Exploratory analysis is not only about discovering patterns. It is also about identifying problems. Real-world data is rarely perfect. Missing values, duplicates, inconsistent formats, and unexpected values are common. If these issues are ignored, they can distort conclusions and weaken models.

Before modeling, we must understand the quality of our data.

Identifying Missing Values#

The first step is to measure how much data is missing.

df.isna().sum()

This shows the number of missing values in each column.

To view proportions:

df.isna().mean()

High missingness may require:

  • Removing rows

  • Removing columns

  • Imputation (Later Topic)

  • Investigating the source

Missing data is not always random. Understanding why values are missing is often as important as the missingness itself.

Handling Missing Values#

Common approaches include:

  1. Dropping rows

df.dropna()
  1. Filling with summary statistics

df["col"].fillna(df["col"].mean(), inplace=True)
  1. Filling categorical values

df["category"].fillna("Unknown", inplace=True)

Choice depends on:

  • proportion missing

  • importance of variable

  • modeling goals

Detecting Duplicates#

df.duplicated().sum()

Remove duplicates if necessary:

df = df.drop_duplicates()

Duplicates can inflate sample size artificially.

Checking Data Types and Convert if neccesary#

Sometimes numeric data is stored as text. Convert if necessary:

df["col"] = pd.to_numeric(df["col"], errors="coerce")

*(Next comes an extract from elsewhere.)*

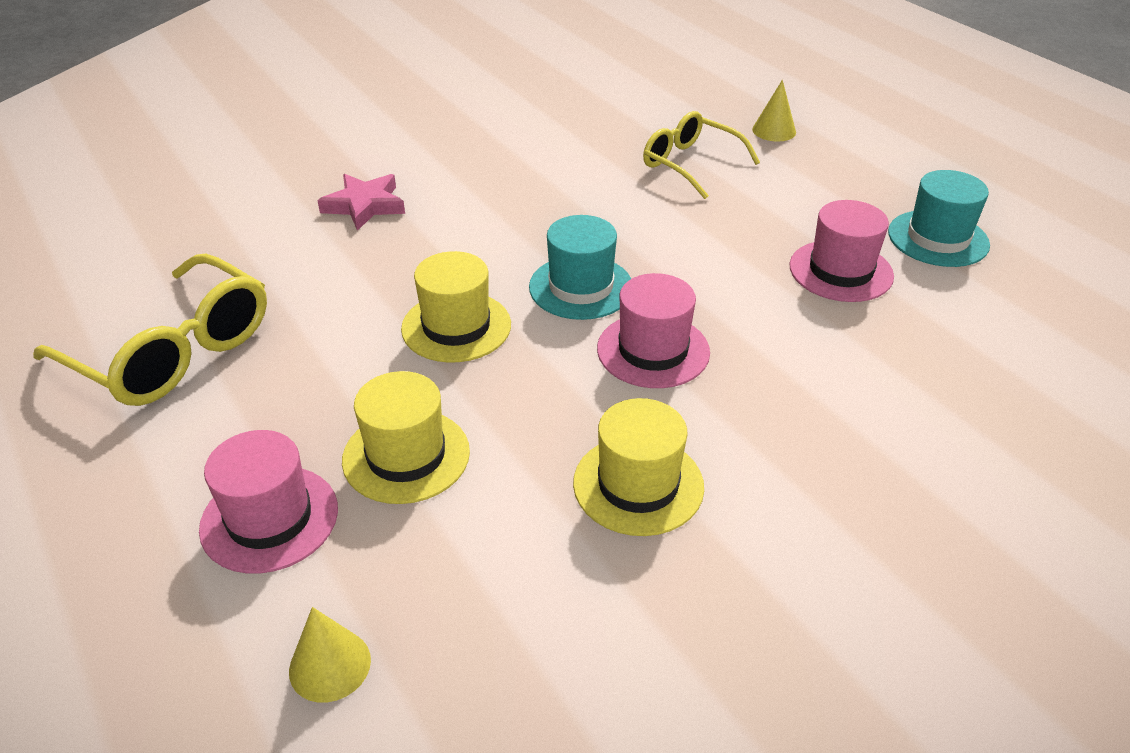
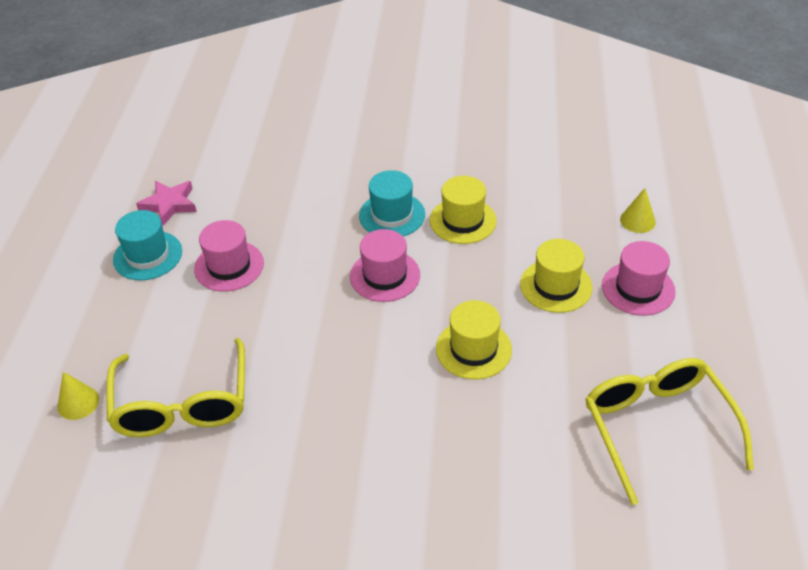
camera: 140 degrees left, 5 degrees up
(365, 205) = (452, 508): pink star -> pink star (169, 205)
(581, 287) = (377, 337): turquoise hat -> turquoise hat (392, 215)
(690, 164) = (182, 404): yellow glasses -> yellow glasses, size x1.50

Sanity Checks: Look for impossible values:

  • Negative ages

  • Future dates -Extreme outliers

EDA includes validating whether values make logical sense.

Data Transformation During EDA#

Sometimes variables need reshaping to reveal patterns.

#Log Transformation (for skewed data)
import numpy as np
df["log_income"] = np.log(df["income"])
Creating New Features
df["bmi"] = df["weight"] / (df["height"]**2)
Converting Dates
df["date"] = pd.to_datetime(df["date"])
df["year"] = df["date"].dt.year

Feature engineering (later topic) often begins during exploration.

Why Data Quality Matters: Models assume structure in the data. If the data is flawed, the model will learn flawed patterns.

Exploratory Data Analysis is not only about discovering insight, it is about building trust in the data.